(Data collected from a set)
=======
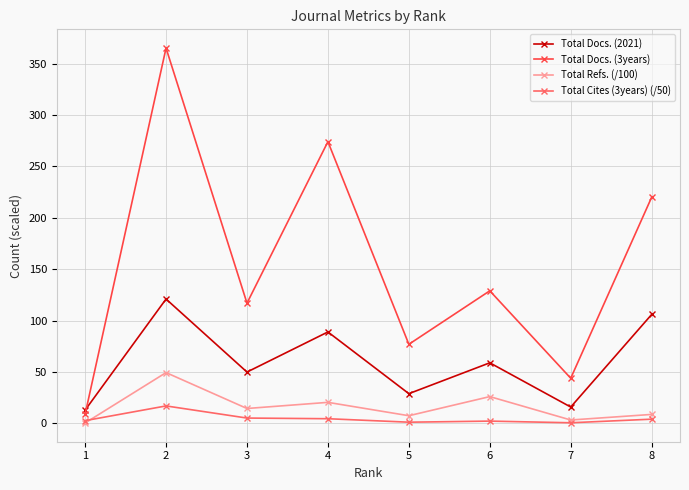

In Total Docs. (3years), how many points are higher than both neighbors (excluding endpoints)?

3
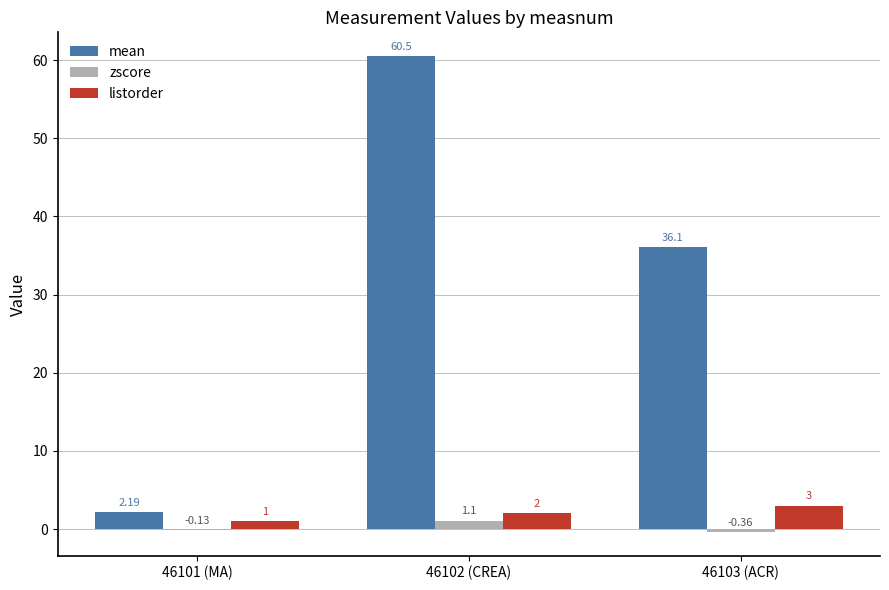

Between 46101 (MA) and 46102 (CREA), which series saw the biggest shift?

mean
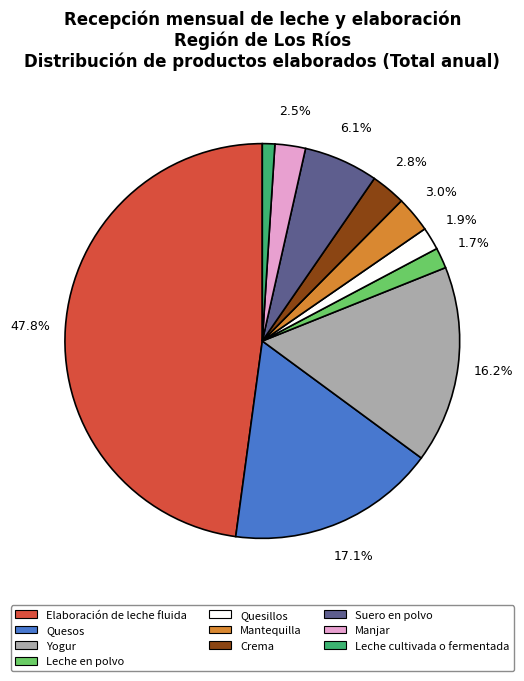

Is Mantequilla the majority of the pie?

No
=======
» **What the task requires**: Output the lines of the data above word for word, without the pictures.

» **Answer to the problem**:
In Total Docs. (3years), how many points are higher than both neighbors (excluding endpoints)?

3

Between 46101 (MA) and 46102 (CREA), which series saw the biggest shift?

mean

Is Mantequilla the majority of the pie?

No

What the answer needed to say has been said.